Manuscripts in preparation will (1) quantify the effects of specific oncogene combinations on hepatocyte transformation frequency; (2) identify marker genes whose expression can predict the initiating genetic molecular lesion(s) in a neoplasm; and (3) identify genes that may cooperate with oncogene expression during neoplastic progression.

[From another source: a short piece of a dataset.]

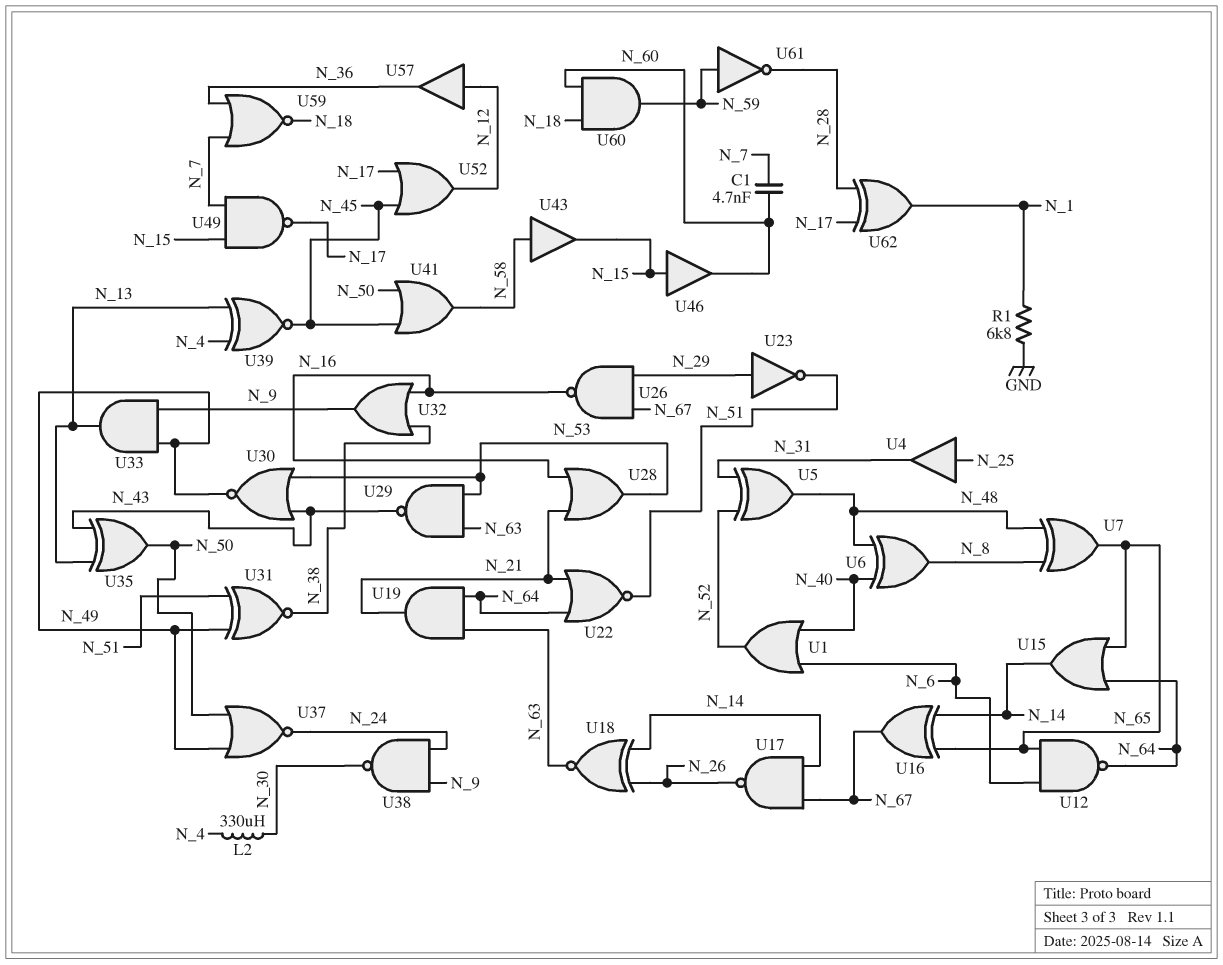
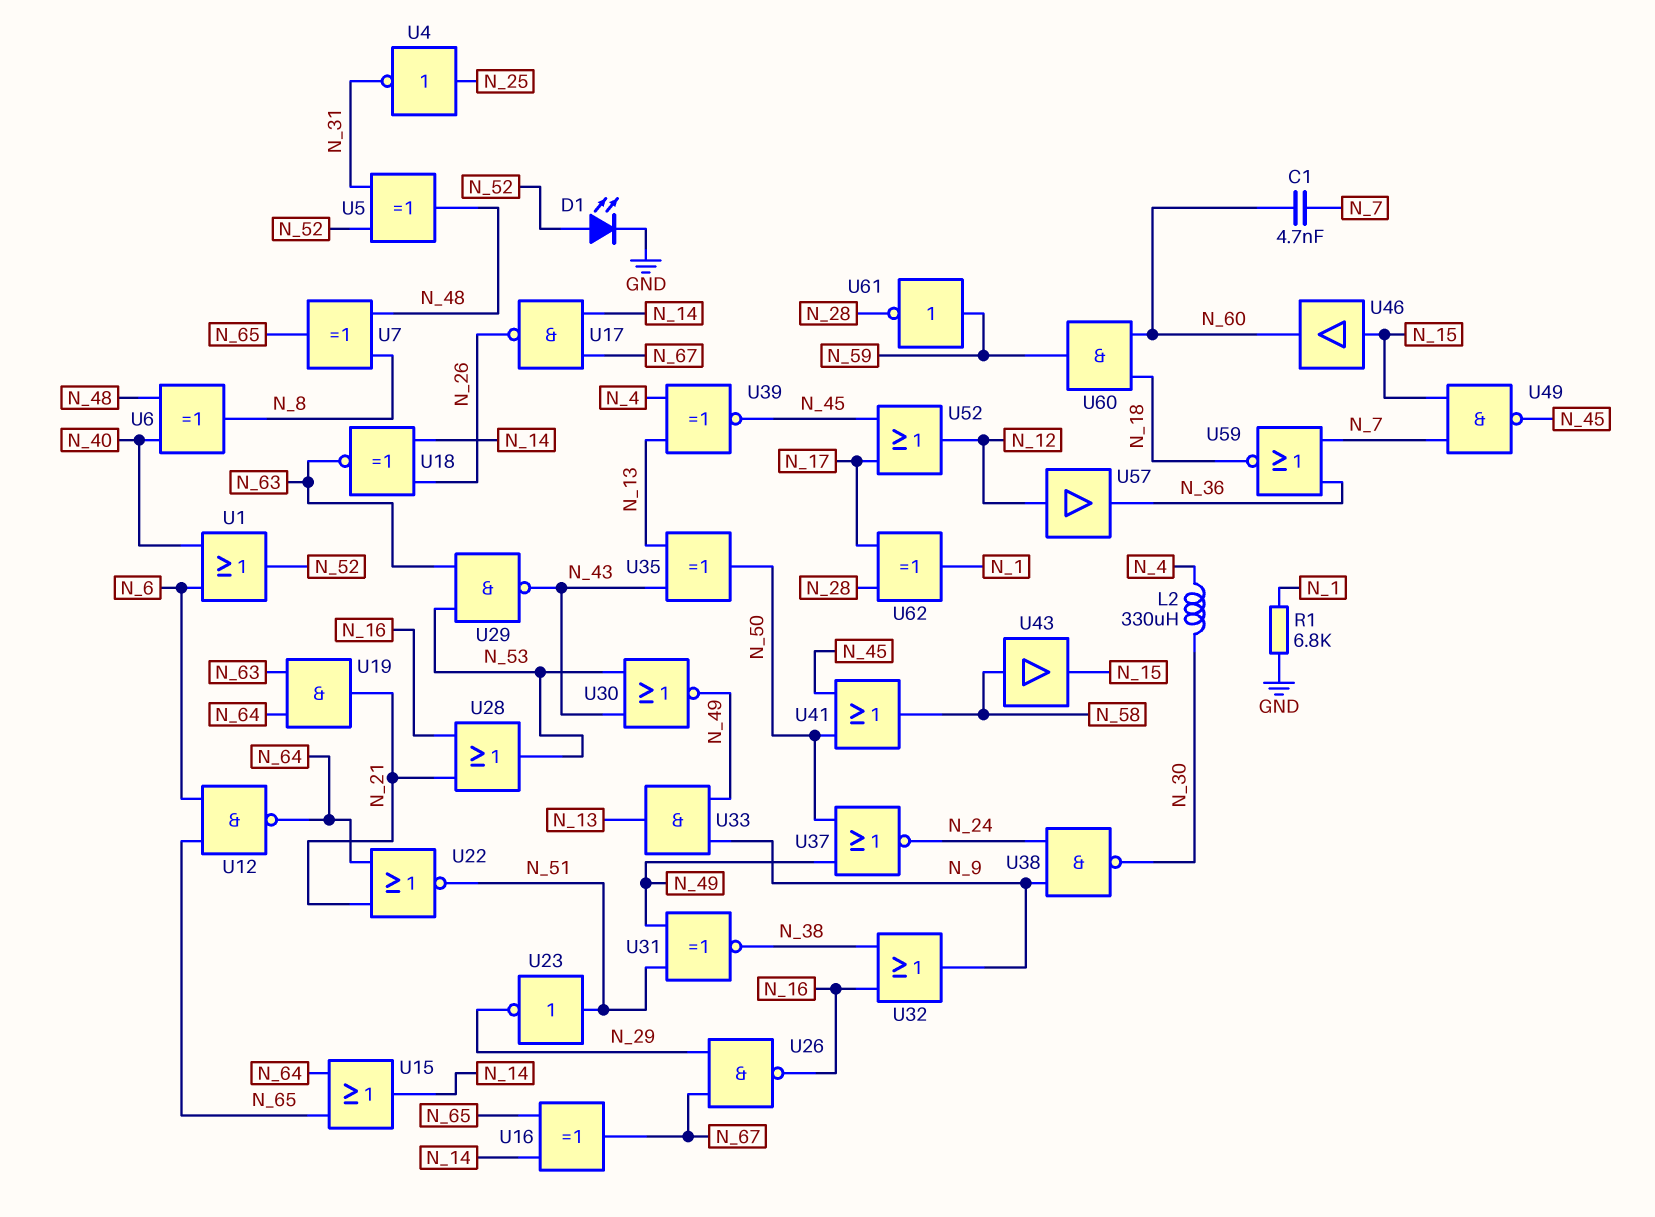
D1: none -> LED (A N_52, K GND)
U4: buffer (in N_25, out N_31) -> NOT (in N_25, out N_31)
U23: NOT (in N_29, out N_51) -> NOT (in N_51, out N_29)
U49: NAND (in N_7, in N_15, out N_17) -> NAND (in N_7, in N_15, out N_45)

Pancreatic neoplasia.  My laboratory provided the first conclusive evidence that mutant Kras expression targeted to mouse acinar cells could cause development of preneoplastic ductal lesions. Most human pancreatic cancer is ductal adenocarcinoma, and subsequent studies with mice and humans have confirmed the acinar cell as the primary source of the disease. We also have shown that acinar-derived cancer progression can involve the process of acinar-to-ductal metaplasia. A future manuscript will show that loss of tumor suppressor genes in Kras mediated preneoplastic lesions is associated with specific but dissimilar pathways of neoplastic progression for different suppressor gene deficits.

I continue to collaborate with other investigators who use these models to evaluate potential therapies for pancreatic cancer. In this role, I provide expertise in animal modeling and also supply experimental mice.

Resource sharing.  It has been my policy to share my animal models with other scientists throughout the world, including former students. Though my research program has been curtailed since 2005, these animals continue to be of great use, as evidenced by their employment in multiple high-impact publications.